Mirzaei’ye göre, 2024 Trump’ı, 2016 Trump’ından oldukça farklı bir yapıya sahip:
"Trump artık Cumhuriyetçi Parti’ye daha entegre bir figür. Ancak ABD'nin iç sorunlarının yoğunluğu nedeniyle uluslararası politikalarda daha kontrol edilebilir bir yönetim sergilemesi olası."
Özellikle Orta Doğu’da izlenecek yeni politikaların, Çin’le olan küresel rekabetten etkileneceğine dikkat çeken Mirzaei, Trump yönetiminin Çin’i dizginlemek için bölgede gerilimi azaltmaya yönelik adımlar atabileceğini ifade etti.
‘Siyonist rejim sadece kendi çıkarlarını değil, Amerika’nın Batı Asya’daki çıkarlarını da tehlikeye attı’
ABD-İsrail ilişkilerindeki gerginlikler ve Trump’ın bu duruma yaklaşımı, röportajın dikkat çeken bir diğer konusu oldu.
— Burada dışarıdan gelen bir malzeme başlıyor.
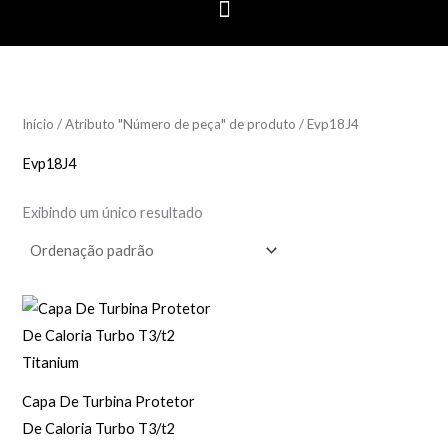
Início
/ Atributo "Número de peça" de produto / Evp18J4
Evp18J4
Exibindo um único resultado
Capa De Turbina Protetor
De Caloria Turbo T3/t2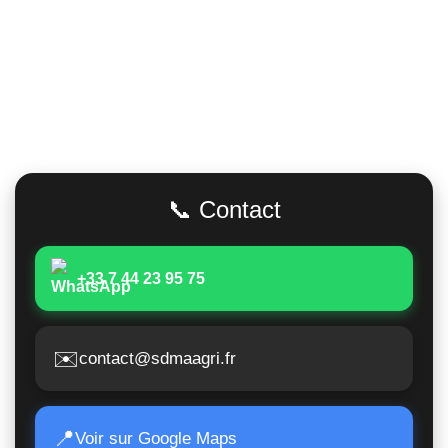
Adresse
📞 Contact
+33 7 44 23 95 75
✉️
contact@sdmaagri.fr
📍
Voir sur Google Maps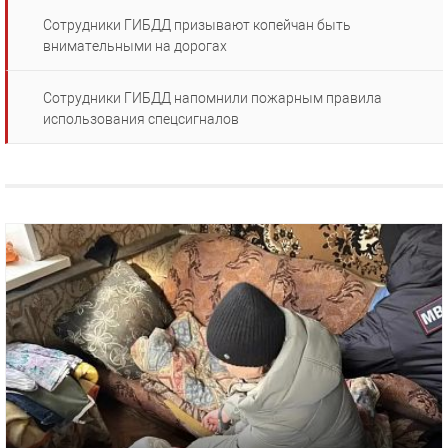
Сотрудники ГИБДД призывают копейчан быть
внимательными на дорогах
Сотрудники ГИБДД напомнили пожарным правила
использования спецсигналов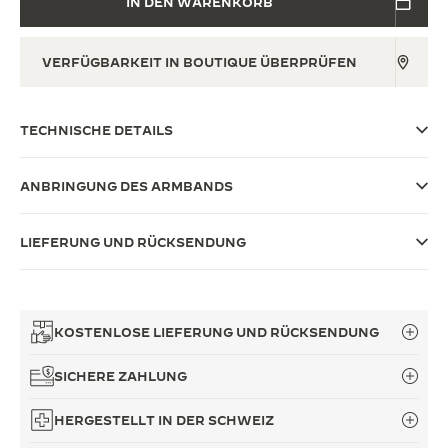
IN DEN WARENKORB
THE SOUND MAKER
VERFÜGBARKEIT IN BOUTIQUE ÜBERPRÜFEN
THE STELLAR ODYSSEY
THE PRECISION PIONEER
TECHNISCHE DETAILS
ALLE VERANSTALTUNGEN ANZEIGEN
ANBRINGUNG DES ARMBANDS
LIEFERUNG UND RÜCKSENDUNG
KOSTENLOSE LIEFERUNG UND RÜCKSENDUNG
SICHERE ZAHLUNG
HERGESTELLT IN DER SCHWEIZ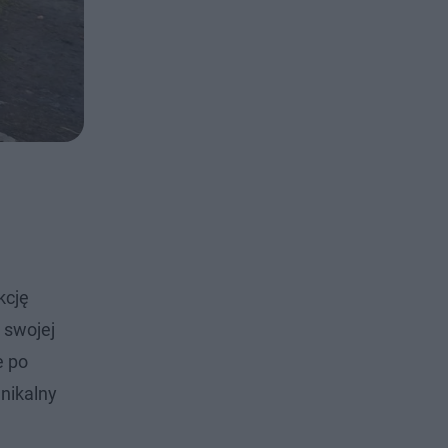
kcję
 swojej
e po
unikalny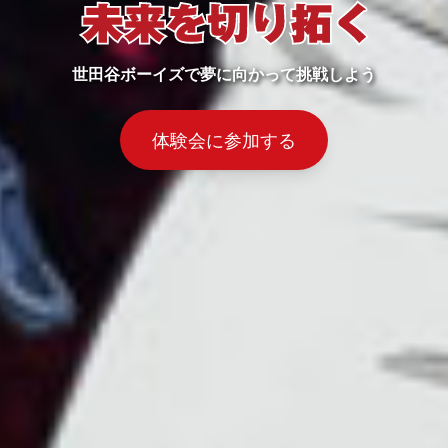
世田谷ボーイズで夢に向かって挑戦しよう
体験会に参加する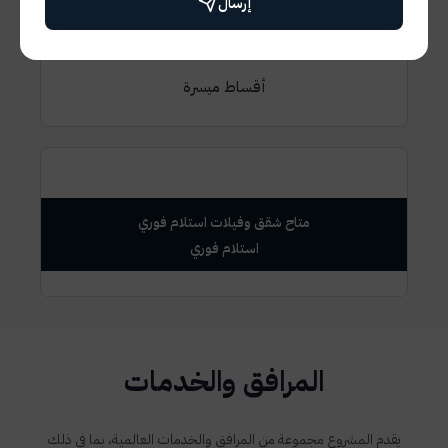
إرسال
7 سنين اقساط
أقساط ميسرة
متاح شقق وفيلات استلام فوري
المرافق والخدمات
يقدم المشروع مجموعة من المرافق والخدمات العالمية، بما في ذلك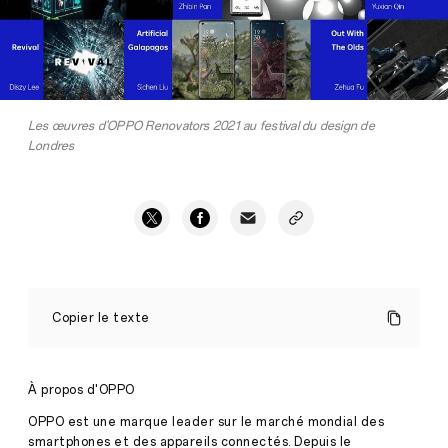
Les œuvres d'OPPO Renovators 2021 au festival du design de
Londres
OPPO
Renovators
Copier le texte
2021
:
OPPO
dévoile
À propos d'OPPO
les
10
OPPO est une marque leader sur le marché mondial des
Presse
gagnants
smartphones et des appareils connectés. Depuis le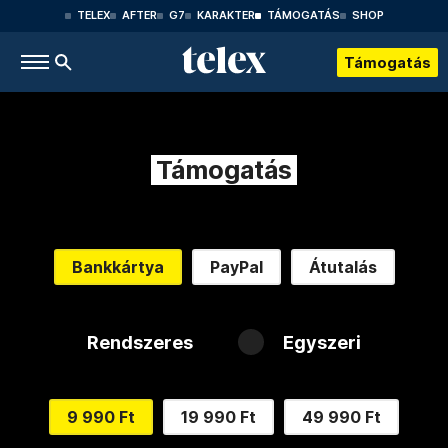
TELEX
AFTER
G7
KARAKTER
TÁMOGATÁS
SHOP
Támogatás
Támogatás
Bankkártya
PayPal
Átutalás
Rendszeres
Egyszeri
9 990 Ft
19 990 Ft
49 990 Ft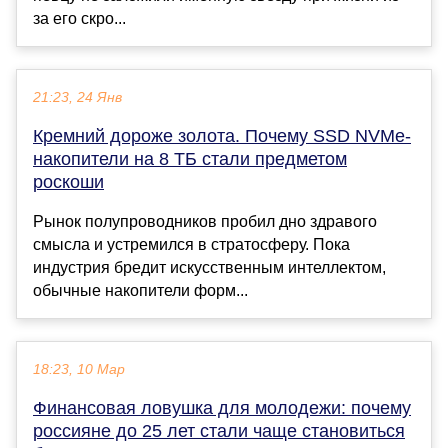
за его скро...
21:23, 24 Янв
Кремний дороже золота. Почему SSD NVMe-
накопители на 8 ТБ стали предметом
роскоши
Рынок полупроводников пробил дно здравого
смысла и устремился в стратосферу. Пока
индустрия бредит искусственным интеллектом,
обычные накопители форм...
18:23, 10 Мар
Финансовая ловушка для молодежи: почему
россияне до 25 лет стали чаще становиться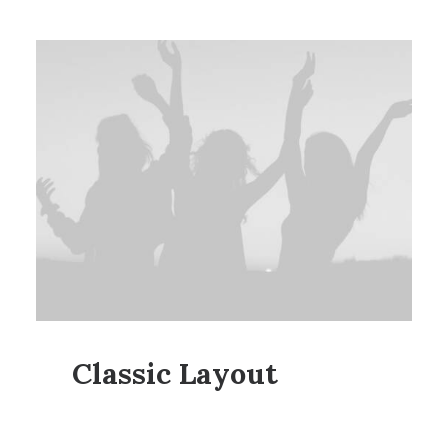
Classic Layout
Mirzaei, İsrail’in bölgede izlediği politikaların ABD için dahi sürdürülemez olduğunu belirtti:
"Siyonist rejim, yalnızca kendi çıkarlarını değil, Amerika’nın Batı Asya’daki çıkarlarını da tehlikeye atıyor. Suudi Arabistan, Türkiye ve Birleşik Arap Emirlikleri gibi ülkeler artık İsrail politikalarına destek vermiyor. Trump’ın bu dinamikleri göz önünde bulundurması gerekiyor."
Bölgesel dengelerde değişen aktörlere de vurgu yapan Mirzaei, İran’ın karşı karşıya olduğu baskılara rağmen diplomatik çözüm arayışlarından vazgeçmediğini ifade etti.
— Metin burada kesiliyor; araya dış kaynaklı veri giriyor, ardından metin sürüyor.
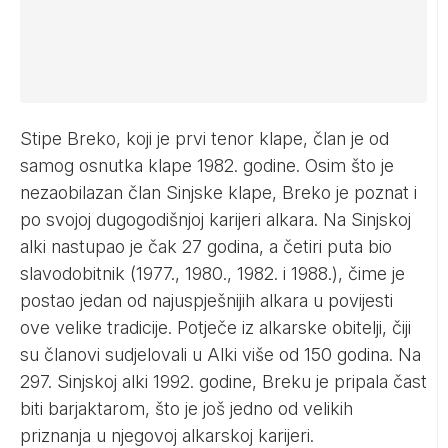
Stipe Breko, koji je prvi tenor klape, član je od
samog osnutka klape 1982. godine. Osim što je
nezaobilazan član Sinjske klape, Breko je poznat i
po svojoj dugogodišnjoj karijeri alkara. Na Sinjskoj
alki nastupao je čak 27 godina, a četiri puta bio
slavodobitnik (1977., 1980., 1982. i 1988.), čime je
postao jedan od najuspješnijih alkara u povijesti
ove velike tradicije. Potječe iz alkarske obitelji, čiji
su članovi sudjelovali u Alki više od 150 godina. Na
297. Sinjskoj alki 1992. godine, Breku je pripala čast
biti barjaktarom, što je još jedno od velikih
priznanja u njegovoj alkarskoj karijeri.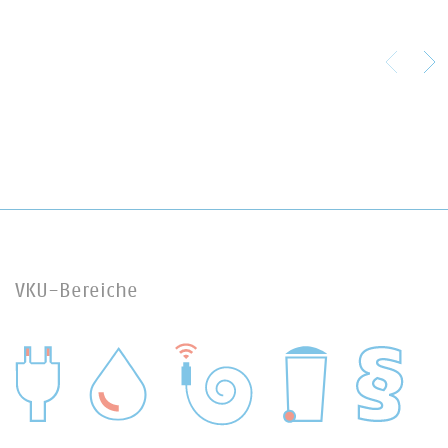
VKU-Bereiche
WASSER/ABWASSER
ENERGIEWIRTSCHAFT
ABFALLWIRTSCHAFT
RECHT
DIGITALISIERUNG/TK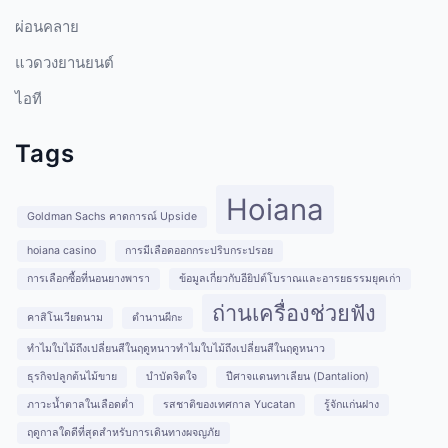
ผ่อนคลาย
แวดวงยานยนต์
ไอที
Tags
Hoiana
Goldman Sachs คาดการณ์ Upside
hoiana casino
การมีเลือดออกกระปริบกระปรอย
การเลือกซื้อที่นอนยางพารา
ข้อมูลเกี่ยวกับอียิปต์โบราณและอารยธรรมยุคเก่า
ถ่านเครื่องช่วยฟัง
คาสิโนเวียดนาม
ตำนานผีกะ
ทำไมใบไม้ถึงเปลี่ยนสีในฤดูหนาวทำไมใบไม้ถึงเปลี่ยนสีในฤดูหนาว
ธุรกิจปลูกต้นไม้ขาย
บำบัดจิตใจ
ปีศาจแดนทาเลียน (Dantalion)
ภาวะน้ำตาลในเลือดต่ำ
รสชาติของเทศกาล Yucatan
รู้จักแก่นฝาง
ฤดูกาลใดดีที่สุดสำหรับการเดินทางผจญภัย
“Biden yönetimi Siyonist Rejim için her şeyi yaptı ama başarılı olamadı"
ABD Başkanı Joe Biden’ın İsrail’e yönelik politikaları da tartışma konusu olmaya devam ediyor. Biden yönetimi İsrail’e askeri ve mali destek sağlamak adına tüm imkânlarını seferber etti, ancak beklenen sonuçlar alınamadı.
Pooya Mirzaei, "Demokrat Parti, Siyonist rejimi kontrol altına almaya çalıştı ancak başarılı olamadı. Ellerindeki tüm kaynakları kullandılar, ama Trump’ın da Biden’dan daha fazlasını yapabileceğini sanmıyorum." ifadelerini kullandı.
Mirzaei ayrıca, ABD'nin şu anki önceliklerinin Çin ve Ukrayna gibi daha küresel meseleler olduğunu belirtti ve Trump’ın bu konulara daha fazla odaklanacağını düşündüğünü ifade etti.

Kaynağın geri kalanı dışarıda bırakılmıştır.